LP 1.1.9 considered harmful (was Re: That need to close bugs?)

Scott Kitterman ubuntu at kitterman.com
Sat Sep 22 16:23:07 UTC 2007


On Saturday 22 September 2007 05:38, Matthew Garrett wrote:
> On Thu, Sep 20, 2007 at 12:58:25PM +0100, Colin Watson wrote:
> > I agree entirely. What drives *me* batty in turn is when people take a
> > confirmed, complete report, ask why it hasn't been fixed yet, and close
> > it as invalid because obviously something that's been around for a
> > couple of releases can't be relevant any more. Or when people reject
> > perfectly valid and complete wishlist bugs (note that it usually takes a
> > lot less for a wishlist bug to be complete) because they should be
> > specifications (they shouldn't, in most cases) or just because they're
> > wishlist. As a developer, I wish I didn't have to spend time checking my
> > bug mail just to make sure that well-intentioned but mistaken triagers
> > aren't taking items off my to-do list that I want to stay there.
>
> Something appears to have flagged all inactive bugs as invalid. Apart
> from generating a ridiculous quantity of email for no obviously good
> reason, a pile of perfectly valid wishlist bugs or issues that require
> further work in the rest of the distribution first have suddenly closed.
> Who on earth thought that this was a good idea?
>
This is apparently by design (at least in part).

The theory (and I don't agree with it) appears to have been that if 
information was asked for from a reporter and it was not gotten for some 
period of time, then an incomplete bug could be marked invalid.

Even if the theory was valid, the current implementation appears to be marking 
all bugs that have been in an incomplete state for 60 days as invalid 
independent of if there has been activity on the bug.  See:

https://bugs.launchpad.net/bugs/141652

for details.

I took about an hour to go through the stack of bugmail I got about this and I 
did not find a single bug that should have been closed (in my opinion) that 
could not have been closed by marking it Fix Released with the bug it's a 
dupe of was marked.  

60 days is to short.  Even if we set a time, there are classes of bugs (such 
as crashes) that even if incomplete are not invalid (a crash bug is always a 
bug).  I don't think bugs should get marked invalid except manually.

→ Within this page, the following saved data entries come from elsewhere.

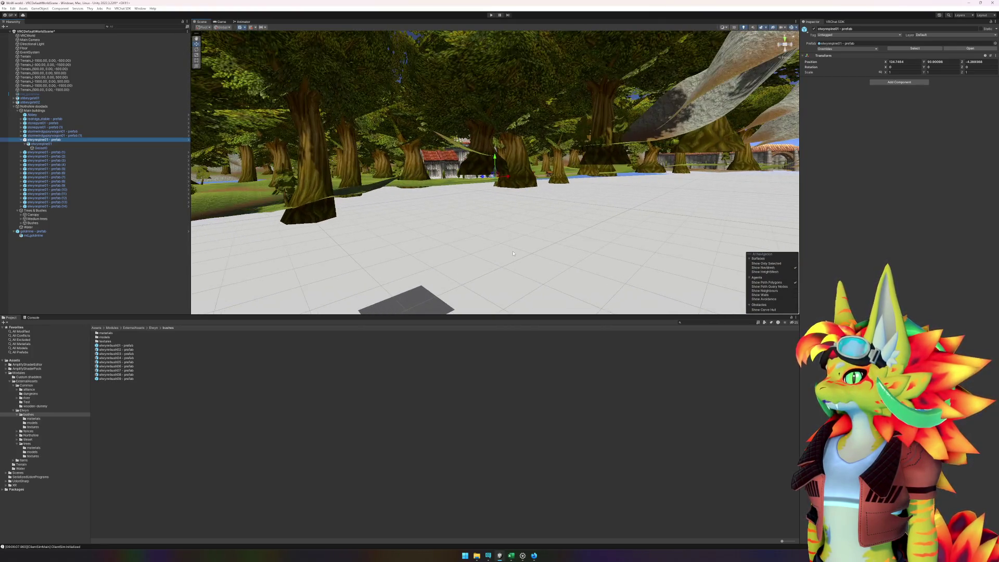
{"action": "scroll", "coordinate": [513, 254], "scroll_direction": "up", "scroll_amount": 5}
{"action": "mouse_move", "coordinate": [513, 254]}
{"action": "left_mouse_down"}
{"action": "mouse_move", "coordinate": [520, 221]}
{"action": "mouse_move", "coordinate": [528, 229]}
{"action": "mouse_move", "coordinate": [390, 236]}
{"action": "mouse_move", "coordinate": [631, 241]}
{"action": "mouse_move", "coordinate": [598, 270]}
{"action": "left_mouse_up"}
{"action": "left_click", "coordinate": [441, 467]}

In my opinion, there have been a number of feature additions to LP recently 
that were not well thought through.  A few additional examples:

1.  Allowing PPA uploads to auto close bugs. (I know this one is fixed now, 
but it boggles my mind to think how it could have been overlooked)

2  Including a backports release as the current Ubuntu release on the new 
package page (I'm not a fan of the new page, but that aside, the concept is 
not well thought through).

3.  Including changelog fragments on the new package page (easy to find 
incomplete information can be actively dangerous).

I know that the LP developers are working very hard to provide a useful tool.  
This is not meant to be an attack on their efforts or their competence.  The 
real problem (as it appears to me as an outsider) is a lack of process focus 
on good up front design and an excessive faith in "well catch it in the beta" 
to surface flaws.

I promised sabdfl on IRC that I wouldn't exaggerate about problems, so I went 
back through the 1.1.9 release announcement to see if there were any changes 
that had affected me (most don't) that I liked.  I came up with:

* When Launchpad is offline, you will now be able to see if it
   is offline for maintenance or offline unexpectedly.

Finally, I used to be able to add a link to an upstream bug.  I appear to have 
lost that ability for anything that's not "registered" in Launchpad.  I'm not 
about to sit through registering every package I touch to do upstream bug 
linking.

Scott K

P.S.  This is on an Ubuntu list and not an LP list because I think that this 
upgrade is bad for Ubuntu and am concerned about our future productivity if 
the trend continues.  This is an Ubuntu issue.